Aimed at mitigating classroom violence

ap photo Iowa Gov. Kim Reynolds details her new initiative to address school safety during a news conference on Tuesday in the Iowa State Capitol.

Iowa Gov. Kim Reynolds announced a new initiative Tuesday aimed at identifying and mitigating violence at schools, particularly as districts nationwide grapple with how to stay safe from potential shootings.

Reynolds said during a news conference that she is launching a new bureau within the Iowa Department of Public Safety that will train Iowa school districts and local law enforcement on how to identify and mitigate threats of violence toward students and schools.

The $2 million budget Reynolds proposes creates a core team of officers that can provide training for agencies statewide.

“We can be a resource at the state level to make sure we’re doing everything to prepare our first responders and schools at the local level,” Reynolds said.

The new school safety bureau will focus on three main areas: training school districts and local law enforcement, creating an app where students can anonymously report tips and adding two special agents who will focus on threats made through digital platforms.

As social media and digital communications become more prevalent, the bureau will employ specialists who can help other agencies with more digital-based threats, like identifying people on apps like Snapchat or in video game chat rooms, where users can create anonymous usernames.

The bureau will also operate an app where people can anonymously report a potential threat or safety concern.

In states that already use a similar anonymous app program, like Colorado, threats of physical violence is fifth on the list of concerns that are reported. Number one are reports of self-harm, Iowa Department of Public Safety Commissioner Stephan Bayens said.

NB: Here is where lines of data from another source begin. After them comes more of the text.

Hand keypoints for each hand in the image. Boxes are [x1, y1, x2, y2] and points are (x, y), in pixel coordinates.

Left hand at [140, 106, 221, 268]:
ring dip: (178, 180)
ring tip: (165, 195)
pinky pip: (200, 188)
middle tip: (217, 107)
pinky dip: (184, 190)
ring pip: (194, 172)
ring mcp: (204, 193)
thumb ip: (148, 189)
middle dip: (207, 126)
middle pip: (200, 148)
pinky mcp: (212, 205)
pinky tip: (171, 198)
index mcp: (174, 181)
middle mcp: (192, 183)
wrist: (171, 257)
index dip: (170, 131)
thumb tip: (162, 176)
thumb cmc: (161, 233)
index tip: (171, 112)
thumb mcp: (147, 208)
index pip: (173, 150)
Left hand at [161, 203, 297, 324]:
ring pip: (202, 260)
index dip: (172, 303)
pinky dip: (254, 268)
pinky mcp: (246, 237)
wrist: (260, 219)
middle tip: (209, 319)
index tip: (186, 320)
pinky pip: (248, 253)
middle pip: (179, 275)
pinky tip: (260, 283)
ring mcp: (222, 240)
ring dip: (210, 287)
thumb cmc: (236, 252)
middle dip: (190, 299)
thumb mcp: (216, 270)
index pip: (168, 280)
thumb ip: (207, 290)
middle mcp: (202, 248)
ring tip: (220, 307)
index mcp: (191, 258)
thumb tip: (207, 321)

Currently, local law enforcement handles most cases of threats or danger at schools, but a statewide system would allow experts to track any trends and provide additional aid. That is particularly needed in rural areas that may not have school resource officers, Bayens said.

By identifying concerning behaviors, Bayens said authorities can make sure “we don’t have someone that blossoms into a school shooter.”

Funding for some operations of the bureau is contingent on the Iowa Legislature passing Reynolds’ proposed budget recommendation for the Public Safety Department that creates 13 full-time equivalent positions. Sustaining the program calls for $1.5 million annually.

Reynolds said she expects legislators to fulfill her funding her proposal.

“I think they’re there,” Reynolds said. “This is the next step we can take in really making sure we’re prepared.”